◆ EXCERPTED RECORDS:
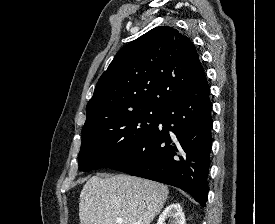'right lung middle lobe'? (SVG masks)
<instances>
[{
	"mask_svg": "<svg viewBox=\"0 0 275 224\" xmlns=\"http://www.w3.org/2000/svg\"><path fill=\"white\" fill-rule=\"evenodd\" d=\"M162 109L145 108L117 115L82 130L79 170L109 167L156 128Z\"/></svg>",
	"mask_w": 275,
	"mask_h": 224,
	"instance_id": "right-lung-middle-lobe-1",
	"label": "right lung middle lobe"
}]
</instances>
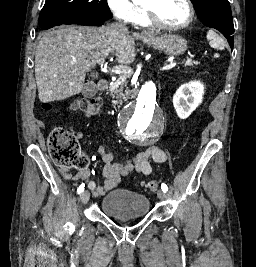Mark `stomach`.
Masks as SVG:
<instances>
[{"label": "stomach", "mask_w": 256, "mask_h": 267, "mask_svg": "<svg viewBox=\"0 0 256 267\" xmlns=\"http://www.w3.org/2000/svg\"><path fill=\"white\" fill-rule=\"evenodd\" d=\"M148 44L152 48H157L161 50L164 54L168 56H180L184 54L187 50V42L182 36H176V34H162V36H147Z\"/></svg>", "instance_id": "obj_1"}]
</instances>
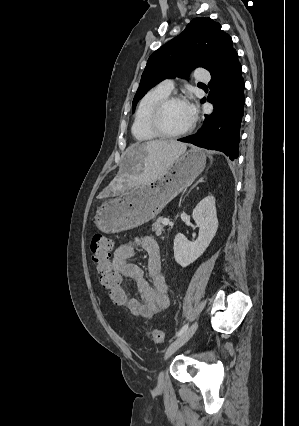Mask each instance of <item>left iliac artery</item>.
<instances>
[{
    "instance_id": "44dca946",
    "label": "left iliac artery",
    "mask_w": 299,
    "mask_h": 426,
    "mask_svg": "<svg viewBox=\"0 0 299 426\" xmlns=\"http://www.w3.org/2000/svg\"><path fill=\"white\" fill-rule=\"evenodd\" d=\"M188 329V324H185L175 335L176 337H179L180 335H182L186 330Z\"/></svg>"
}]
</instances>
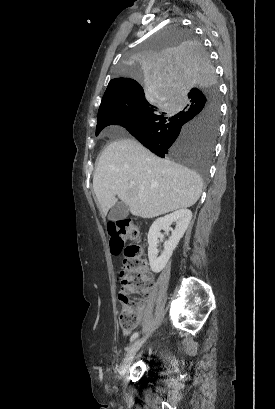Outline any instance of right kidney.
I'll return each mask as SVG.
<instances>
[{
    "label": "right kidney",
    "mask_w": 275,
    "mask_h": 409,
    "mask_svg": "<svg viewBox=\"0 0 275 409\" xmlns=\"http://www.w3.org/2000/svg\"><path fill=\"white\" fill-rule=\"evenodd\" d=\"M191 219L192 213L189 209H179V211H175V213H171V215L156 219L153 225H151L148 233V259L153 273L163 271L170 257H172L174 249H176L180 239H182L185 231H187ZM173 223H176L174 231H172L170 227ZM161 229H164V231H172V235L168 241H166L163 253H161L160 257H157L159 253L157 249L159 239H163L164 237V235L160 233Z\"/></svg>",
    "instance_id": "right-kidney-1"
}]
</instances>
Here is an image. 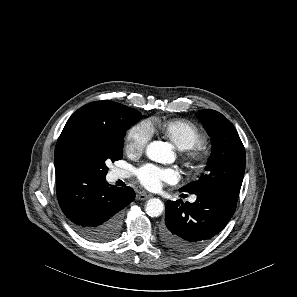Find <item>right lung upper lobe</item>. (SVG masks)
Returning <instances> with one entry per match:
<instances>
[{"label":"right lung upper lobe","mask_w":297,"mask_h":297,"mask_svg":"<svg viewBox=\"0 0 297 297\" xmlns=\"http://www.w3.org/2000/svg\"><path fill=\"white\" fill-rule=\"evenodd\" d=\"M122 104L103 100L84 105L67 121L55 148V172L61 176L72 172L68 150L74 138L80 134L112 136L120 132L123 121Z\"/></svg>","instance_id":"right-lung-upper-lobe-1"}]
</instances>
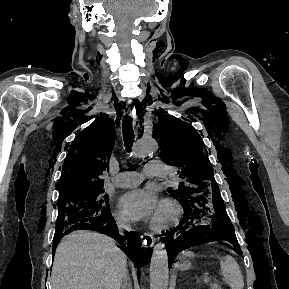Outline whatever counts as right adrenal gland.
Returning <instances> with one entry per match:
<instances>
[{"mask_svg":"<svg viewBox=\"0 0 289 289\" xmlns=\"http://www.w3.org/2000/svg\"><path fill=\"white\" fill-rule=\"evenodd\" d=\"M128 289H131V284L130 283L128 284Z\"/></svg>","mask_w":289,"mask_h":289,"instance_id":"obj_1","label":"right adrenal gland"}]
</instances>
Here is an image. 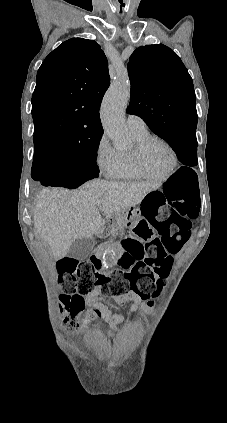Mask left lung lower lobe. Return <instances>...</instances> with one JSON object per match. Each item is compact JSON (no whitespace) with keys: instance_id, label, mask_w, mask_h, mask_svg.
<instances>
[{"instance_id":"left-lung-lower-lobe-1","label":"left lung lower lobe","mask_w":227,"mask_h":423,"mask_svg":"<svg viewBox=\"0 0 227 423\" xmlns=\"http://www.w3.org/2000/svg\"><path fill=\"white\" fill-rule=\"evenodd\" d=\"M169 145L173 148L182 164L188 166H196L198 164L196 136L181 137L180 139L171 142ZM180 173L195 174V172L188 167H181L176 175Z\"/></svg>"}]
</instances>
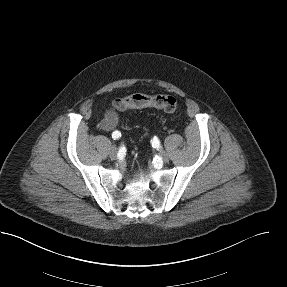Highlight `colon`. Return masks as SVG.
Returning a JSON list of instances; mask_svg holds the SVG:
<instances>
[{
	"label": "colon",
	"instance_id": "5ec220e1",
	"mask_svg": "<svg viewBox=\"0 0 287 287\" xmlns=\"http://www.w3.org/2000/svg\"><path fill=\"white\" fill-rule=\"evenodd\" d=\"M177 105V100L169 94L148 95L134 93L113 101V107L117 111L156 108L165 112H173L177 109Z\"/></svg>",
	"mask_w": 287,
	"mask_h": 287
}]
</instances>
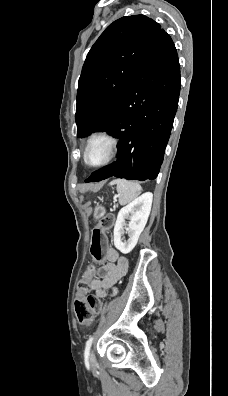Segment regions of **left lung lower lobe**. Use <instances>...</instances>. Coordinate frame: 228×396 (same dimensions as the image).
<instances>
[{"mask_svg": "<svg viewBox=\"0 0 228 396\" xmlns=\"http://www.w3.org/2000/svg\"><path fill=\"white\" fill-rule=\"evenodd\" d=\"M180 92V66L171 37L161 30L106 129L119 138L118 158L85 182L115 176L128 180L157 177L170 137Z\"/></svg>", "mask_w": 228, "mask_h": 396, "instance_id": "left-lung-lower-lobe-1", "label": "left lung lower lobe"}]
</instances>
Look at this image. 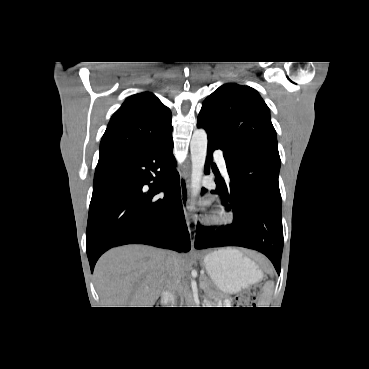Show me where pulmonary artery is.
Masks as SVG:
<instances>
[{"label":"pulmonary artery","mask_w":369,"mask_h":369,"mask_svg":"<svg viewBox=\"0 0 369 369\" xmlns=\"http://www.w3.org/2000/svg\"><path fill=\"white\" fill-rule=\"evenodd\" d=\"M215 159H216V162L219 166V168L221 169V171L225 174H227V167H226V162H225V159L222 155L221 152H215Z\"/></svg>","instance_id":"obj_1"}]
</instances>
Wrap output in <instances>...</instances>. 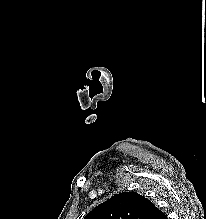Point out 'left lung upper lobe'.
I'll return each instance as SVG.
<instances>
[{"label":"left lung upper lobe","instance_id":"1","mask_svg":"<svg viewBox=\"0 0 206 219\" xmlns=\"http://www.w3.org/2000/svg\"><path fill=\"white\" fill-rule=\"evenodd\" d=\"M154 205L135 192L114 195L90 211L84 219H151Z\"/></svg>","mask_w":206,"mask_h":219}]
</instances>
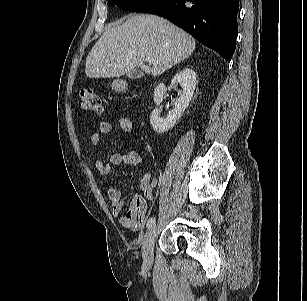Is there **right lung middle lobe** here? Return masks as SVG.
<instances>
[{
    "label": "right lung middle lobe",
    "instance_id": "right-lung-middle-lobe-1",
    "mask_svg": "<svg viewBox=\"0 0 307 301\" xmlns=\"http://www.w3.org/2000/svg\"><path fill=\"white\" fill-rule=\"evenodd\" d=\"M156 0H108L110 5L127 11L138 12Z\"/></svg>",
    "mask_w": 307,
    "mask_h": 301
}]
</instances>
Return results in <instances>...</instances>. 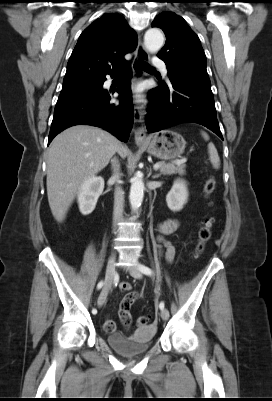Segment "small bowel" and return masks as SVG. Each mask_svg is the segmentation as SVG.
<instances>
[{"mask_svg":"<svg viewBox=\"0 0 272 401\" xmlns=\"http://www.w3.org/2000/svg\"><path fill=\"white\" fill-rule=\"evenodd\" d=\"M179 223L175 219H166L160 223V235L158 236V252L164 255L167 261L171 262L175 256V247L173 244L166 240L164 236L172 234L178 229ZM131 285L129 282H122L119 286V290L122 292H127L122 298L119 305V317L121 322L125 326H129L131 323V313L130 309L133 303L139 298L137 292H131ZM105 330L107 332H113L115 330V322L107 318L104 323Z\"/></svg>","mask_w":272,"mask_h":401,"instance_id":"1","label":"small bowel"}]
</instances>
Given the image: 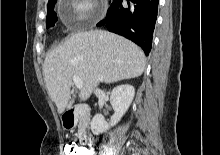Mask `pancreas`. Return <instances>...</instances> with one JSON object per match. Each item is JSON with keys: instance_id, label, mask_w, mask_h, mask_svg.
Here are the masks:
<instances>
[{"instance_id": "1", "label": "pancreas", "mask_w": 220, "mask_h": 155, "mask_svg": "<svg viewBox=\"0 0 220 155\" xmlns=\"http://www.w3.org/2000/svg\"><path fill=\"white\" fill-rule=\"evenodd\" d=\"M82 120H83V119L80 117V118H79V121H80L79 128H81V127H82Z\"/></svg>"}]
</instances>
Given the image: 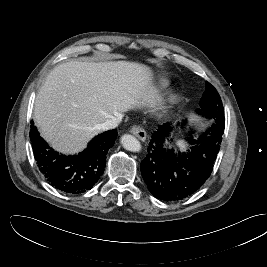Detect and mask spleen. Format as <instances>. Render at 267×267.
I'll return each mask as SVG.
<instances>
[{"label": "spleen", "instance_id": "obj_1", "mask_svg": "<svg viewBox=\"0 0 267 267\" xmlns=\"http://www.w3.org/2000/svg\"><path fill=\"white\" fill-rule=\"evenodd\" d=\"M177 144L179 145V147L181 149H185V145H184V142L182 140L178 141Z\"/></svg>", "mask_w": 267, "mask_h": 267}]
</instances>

...

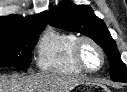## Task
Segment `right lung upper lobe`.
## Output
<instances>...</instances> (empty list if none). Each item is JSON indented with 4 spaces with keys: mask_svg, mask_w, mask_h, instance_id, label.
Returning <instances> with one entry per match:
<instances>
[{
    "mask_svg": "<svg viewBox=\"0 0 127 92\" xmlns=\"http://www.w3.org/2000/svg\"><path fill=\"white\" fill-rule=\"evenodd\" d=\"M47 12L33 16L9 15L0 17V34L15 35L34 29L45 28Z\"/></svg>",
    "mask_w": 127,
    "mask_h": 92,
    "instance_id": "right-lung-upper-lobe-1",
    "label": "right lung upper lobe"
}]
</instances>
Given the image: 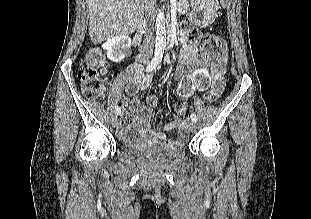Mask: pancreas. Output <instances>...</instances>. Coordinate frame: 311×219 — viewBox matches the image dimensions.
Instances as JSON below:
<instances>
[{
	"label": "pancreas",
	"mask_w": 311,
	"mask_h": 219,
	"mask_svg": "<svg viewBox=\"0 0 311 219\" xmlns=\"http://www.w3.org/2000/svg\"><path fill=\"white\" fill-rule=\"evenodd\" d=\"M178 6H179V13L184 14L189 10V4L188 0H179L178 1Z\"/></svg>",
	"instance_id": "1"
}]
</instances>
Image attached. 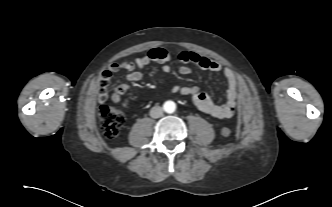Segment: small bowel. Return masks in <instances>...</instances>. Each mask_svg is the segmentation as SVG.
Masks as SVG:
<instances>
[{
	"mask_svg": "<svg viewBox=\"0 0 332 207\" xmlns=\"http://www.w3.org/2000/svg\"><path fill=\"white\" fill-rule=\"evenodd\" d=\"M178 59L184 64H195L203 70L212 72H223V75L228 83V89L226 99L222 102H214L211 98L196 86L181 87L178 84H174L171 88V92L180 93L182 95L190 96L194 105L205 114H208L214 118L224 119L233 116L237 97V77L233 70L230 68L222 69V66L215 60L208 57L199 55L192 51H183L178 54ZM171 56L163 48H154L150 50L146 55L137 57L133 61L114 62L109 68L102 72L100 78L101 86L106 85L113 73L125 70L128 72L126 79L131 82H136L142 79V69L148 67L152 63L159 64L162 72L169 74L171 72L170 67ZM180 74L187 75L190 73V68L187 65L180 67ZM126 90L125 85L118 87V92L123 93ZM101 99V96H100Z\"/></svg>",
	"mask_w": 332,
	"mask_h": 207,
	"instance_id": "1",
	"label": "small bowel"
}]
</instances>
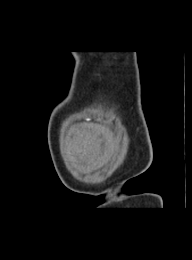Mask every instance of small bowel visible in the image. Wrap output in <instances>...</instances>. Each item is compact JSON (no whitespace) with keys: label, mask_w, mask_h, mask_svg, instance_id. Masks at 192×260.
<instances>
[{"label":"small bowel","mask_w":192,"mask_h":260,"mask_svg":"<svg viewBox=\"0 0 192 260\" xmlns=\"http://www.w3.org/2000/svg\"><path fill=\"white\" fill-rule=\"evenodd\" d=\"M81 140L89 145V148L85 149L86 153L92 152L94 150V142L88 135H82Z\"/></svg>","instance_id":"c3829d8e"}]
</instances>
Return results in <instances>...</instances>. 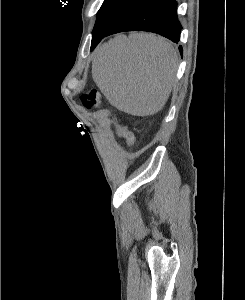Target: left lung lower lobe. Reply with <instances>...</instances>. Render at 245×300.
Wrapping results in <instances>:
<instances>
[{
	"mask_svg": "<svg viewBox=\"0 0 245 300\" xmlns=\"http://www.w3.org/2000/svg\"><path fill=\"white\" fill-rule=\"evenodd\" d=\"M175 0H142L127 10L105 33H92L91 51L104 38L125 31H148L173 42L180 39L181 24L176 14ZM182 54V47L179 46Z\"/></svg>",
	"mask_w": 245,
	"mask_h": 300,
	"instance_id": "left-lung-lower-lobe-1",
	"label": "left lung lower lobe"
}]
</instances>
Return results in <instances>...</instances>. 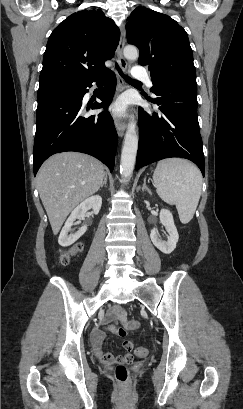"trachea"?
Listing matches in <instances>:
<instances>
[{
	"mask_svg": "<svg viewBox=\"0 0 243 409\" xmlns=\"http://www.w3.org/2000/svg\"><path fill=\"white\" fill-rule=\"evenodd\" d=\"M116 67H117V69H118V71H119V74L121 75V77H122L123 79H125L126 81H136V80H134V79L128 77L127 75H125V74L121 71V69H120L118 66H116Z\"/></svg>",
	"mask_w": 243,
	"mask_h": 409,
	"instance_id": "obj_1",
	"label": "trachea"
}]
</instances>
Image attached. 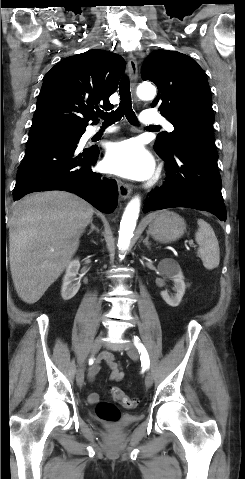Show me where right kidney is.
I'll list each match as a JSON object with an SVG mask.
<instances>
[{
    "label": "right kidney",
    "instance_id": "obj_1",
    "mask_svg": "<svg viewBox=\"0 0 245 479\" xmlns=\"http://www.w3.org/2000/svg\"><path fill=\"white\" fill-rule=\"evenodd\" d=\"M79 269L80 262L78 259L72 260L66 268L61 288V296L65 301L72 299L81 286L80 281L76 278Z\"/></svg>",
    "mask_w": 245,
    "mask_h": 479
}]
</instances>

* * *

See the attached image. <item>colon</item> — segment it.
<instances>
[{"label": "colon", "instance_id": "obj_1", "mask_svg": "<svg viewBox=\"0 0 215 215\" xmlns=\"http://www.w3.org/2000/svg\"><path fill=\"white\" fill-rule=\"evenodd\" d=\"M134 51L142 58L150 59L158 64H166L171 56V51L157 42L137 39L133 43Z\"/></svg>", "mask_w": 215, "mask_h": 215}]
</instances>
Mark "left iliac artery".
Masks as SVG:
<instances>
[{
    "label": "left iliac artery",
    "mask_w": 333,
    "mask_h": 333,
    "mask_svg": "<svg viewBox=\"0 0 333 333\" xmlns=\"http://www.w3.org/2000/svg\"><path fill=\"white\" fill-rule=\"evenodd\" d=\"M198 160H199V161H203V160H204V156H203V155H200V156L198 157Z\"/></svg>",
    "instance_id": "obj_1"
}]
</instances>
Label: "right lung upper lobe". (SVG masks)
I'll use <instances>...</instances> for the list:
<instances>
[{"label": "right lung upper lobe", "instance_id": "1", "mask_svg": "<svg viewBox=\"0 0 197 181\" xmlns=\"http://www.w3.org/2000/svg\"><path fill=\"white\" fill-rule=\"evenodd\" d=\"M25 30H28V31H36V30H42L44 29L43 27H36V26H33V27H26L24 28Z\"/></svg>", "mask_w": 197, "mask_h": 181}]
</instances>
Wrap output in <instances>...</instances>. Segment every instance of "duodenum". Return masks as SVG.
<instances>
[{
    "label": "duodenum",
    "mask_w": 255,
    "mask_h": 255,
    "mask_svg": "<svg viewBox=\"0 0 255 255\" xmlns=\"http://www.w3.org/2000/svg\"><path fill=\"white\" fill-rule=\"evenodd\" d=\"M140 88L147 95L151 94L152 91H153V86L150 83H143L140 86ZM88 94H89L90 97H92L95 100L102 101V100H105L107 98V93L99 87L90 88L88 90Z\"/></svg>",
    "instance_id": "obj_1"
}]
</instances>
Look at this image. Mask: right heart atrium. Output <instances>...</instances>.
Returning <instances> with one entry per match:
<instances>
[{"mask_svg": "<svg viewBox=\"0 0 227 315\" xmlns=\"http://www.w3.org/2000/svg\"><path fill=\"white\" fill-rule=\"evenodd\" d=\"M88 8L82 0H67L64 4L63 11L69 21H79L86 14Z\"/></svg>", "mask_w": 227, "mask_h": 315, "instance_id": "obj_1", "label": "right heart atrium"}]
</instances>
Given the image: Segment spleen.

◆ WHAT NEEDS TO BE DONE: Please copy the listing exactly, from the line with "Wrap output in <instances>...</instances>. Segment" up to and including the line with "Given the image: Segment spleen.".

◆ ANSWER TO THE PROBLEM:
Wrap output in <instances>...</instances>. Segment every instance of "duodenum". Return masks as SVG.
<instances>
[{
    "label": "duodenum",
    "mask_w": 255,
    "mask_h": 255,
    "mask_svg": "<svg viewBox=\"0 0 255 255\" xmlns=\"http://www.w3.org/2000/svg\"><path fill=\"white\" fill-rule=\"evenodd\" d=\"M140 88L147 95L151 94L152 91H153V86L150 83H143L140 86ZM88 94H89L90 97H92L95 100L102 101V100H105L107 98V93L99 87L90 88L88 90Z\"/></svg>",
    "instance_id": "obj_1"
}]
</instances>
Look at this image. Mask: right heart atrium. Output <instances>...</instances>.
Returning <instances> with one entry per match:
<instances>
[{"mask_svg": "<svg viewBox=\"0 0 227 315\" xmlns=\"http://www.w3.org/2000/svg\"><path fill=\"white\" fill-rule=\"evenodd\" d=\"M88 8L82 0H67L64 4L63 11L69 21H79L86 14Z\"/></svg>", "mask_w": 227, "mask_h": 315, "instance_id": "obj_1", "label": "right heart atrium"}]
</instances>
Given the image: Segment spleen.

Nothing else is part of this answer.